The majority of the significantly downregulated genes identified in this study are of unknown functions and will require further analysis. However, some of the top downregulated genes were discovered to be part of the P. aeruginosa type VI secretion system (T6SS). Secretion systems in many prokaryotes vary in terms of their complexity, however these systems incorporate the usage of a single polypeptide to build their path across bacterial cell envelopes (Filloux, Hachani & Bleves, 2008). We therefore speculate that T6SS is involved in interactions with eukaryotic cells possibly contributing to bacterial pathogenesis. However, the precise roles of the proteins produced by the genes in this system are currently unknown. Two genes belonging to this system tssG1 and hsiC2 were under-expressed. Down regulation of these genes may help P. aeruginosa PAO1 to conserve energy enabling them to produce proteins that protect them at such elevated temperature.
Surprisingly, amongst the genes significantly downregulated in P. aeruginosa PAO1, are those of type IV pili genes. pilA, pilB, pilJ, pilO, pilQ (in ascending order) were all downregulated. P. aeruginosa expresses polar type IV pili for adhesion to various materials and twitching motility (Chiang, Habash & Burrows, 2005). It has been reported that in dispersed P. aeruginosa PAO1 under nutrient-limiting conditions, biofilm dispersion is associated with a decreased expression of pilus (pilA) genes cells (Sauer et al., 2004). In light of this, it appears that biofilm dispersion could be affected by elevated heat, as judged by the reduction in the expression of a myriad of type IV pili genes. In order to avoid the deleterious effect of heat shock P. aeruginosa PAO1 may disperse from the static biofilm and convert to planktonic cells which are free to escape the heated site.

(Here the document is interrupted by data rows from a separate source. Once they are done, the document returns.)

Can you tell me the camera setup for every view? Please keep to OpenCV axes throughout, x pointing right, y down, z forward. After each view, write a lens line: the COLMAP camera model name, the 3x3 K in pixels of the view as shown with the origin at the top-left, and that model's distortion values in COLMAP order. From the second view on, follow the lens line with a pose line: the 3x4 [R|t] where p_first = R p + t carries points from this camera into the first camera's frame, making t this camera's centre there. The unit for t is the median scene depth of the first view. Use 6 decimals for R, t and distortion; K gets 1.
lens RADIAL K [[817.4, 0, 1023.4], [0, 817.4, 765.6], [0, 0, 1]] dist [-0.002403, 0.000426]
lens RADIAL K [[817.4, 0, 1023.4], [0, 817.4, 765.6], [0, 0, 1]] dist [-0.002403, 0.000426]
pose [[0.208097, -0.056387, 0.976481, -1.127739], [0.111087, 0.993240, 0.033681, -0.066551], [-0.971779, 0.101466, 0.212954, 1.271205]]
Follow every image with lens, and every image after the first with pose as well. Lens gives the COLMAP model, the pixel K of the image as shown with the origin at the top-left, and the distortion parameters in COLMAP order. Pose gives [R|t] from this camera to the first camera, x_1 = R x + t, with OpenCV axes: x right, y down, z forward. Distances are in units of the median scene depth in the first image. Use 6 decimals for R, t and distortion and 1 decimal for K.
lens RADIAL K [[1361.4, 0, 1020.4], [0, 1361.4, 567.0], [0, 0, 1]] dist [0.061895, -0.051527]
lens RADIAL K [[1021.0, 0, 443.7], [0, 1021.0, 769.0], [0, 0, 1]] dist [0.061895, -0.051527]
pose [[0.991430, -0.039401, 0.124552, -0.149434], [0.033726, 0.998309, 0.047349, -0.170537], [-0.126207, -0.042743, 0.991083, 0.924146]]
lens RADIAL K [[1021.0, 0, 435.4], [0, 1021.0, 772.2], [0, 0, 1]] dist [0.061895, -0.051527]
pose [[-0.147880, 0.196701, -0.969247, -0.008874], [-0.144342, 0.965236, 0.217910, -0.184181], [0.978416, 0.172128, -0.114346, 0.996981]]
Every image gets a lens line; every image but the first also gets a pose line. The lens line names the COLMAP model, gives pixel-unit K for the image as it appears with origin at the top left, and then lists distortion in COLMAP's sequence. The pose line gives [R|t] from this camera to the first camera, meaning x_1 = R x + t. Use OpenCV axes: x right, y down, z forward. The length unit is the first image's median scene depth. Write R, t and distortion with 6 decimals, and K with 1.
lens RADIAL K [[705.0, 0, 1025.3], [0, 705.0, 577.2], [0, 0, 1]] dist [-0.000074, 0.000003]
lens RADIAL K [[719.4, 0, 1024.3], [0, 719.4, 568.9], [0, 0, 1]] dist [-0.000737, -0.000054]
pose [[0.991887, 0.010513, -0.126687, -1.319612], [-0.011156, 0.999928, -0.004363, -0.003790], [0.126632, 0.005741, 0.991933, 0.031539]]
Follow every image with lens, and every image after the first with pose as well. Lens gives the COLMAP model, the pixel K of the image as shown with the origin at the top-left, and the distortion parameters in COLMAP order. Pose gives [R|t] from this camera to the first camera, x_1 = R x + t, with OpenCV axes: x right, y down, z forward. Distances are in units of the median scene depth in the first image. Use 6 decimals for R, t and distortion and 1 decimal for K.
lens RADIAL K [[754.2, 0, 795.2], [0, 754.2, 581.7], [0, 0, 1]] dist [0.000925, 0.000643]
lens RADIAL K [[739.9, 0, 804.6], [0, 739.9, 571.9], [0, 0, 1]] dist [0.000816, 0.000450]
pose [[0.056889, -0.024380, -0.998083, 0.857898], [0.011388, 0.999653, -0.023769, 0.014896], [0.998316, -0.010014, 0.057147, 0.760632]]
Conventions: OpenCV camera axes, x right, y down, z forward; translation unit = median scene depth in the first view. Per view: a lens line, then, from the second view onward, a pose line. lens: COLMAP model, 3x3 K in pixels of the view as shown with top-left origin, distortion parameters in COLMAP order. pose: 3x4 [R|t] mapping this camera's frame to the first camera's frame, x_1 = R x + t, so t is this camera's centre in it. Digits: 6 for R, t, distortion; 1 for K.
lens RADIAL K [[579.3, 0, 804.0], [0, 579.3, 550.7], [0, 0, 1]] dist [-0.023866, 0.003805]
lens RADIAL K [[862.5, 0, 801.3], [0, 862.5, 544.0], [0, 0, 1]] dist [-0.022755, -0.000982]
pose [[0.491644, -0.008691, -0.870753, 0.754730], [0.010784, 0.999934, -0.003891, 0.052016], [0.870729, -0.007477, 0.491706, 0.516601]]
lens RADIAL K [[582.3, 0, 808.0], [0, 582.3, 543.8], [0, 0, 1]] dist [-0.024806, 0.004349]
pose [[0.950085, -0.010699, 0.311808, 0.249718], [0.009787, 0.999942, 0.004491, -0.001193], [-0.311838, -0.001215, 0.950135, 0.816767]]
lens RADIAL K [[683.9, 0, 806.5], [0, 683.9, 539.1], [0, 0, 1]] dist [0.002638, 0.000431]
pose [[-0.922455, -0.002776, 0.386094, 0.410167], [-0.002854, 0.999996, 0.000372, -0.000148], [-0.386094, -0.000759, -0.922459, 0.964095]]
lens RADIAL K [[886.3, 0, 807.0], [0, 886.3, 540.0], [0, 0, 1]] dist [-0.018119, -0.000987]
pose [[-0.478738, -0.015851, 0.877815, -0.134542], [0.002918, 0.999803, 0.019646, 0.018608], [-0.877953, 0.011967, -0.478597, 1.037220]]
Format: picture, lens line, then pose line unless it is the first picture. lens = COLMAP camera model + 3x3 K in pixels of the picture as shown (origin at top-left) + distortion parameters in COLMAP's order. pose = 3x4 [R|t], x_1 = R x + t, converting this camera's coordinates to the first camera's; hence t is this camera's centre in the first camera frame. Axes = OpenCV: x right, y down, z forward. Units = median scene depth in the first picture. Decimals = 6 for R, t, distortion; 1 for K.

To conclude, heat shock has a profound impact in the opportunistic pathogen P. aeruginosa PAO1. It affects a number of key genes related to a number of processes. Chief amongst these are chaperones, heat shock proteins, proteases, heat shock-related sigma factor, and posttranscriptional regulatory proteins (regulating secondary metabolism and the expression of virulence). In addition, genes involved in regulating quorum sensing, motility and membrane and pili and biofilm formation are also differentially regulated by heat shock. We believe that transcriptome analysis using RNA-seq technology can be a very useful approach to study gene expression profiling and further understand the mechanism employed by pathogens, especially in establishing an infection.
Heat map of P. aeruginosa PAO1 genes expression of all regulated genes at 37 and 46 °C.
Overview of genes heat map profile at alpha = 0.05 significant level.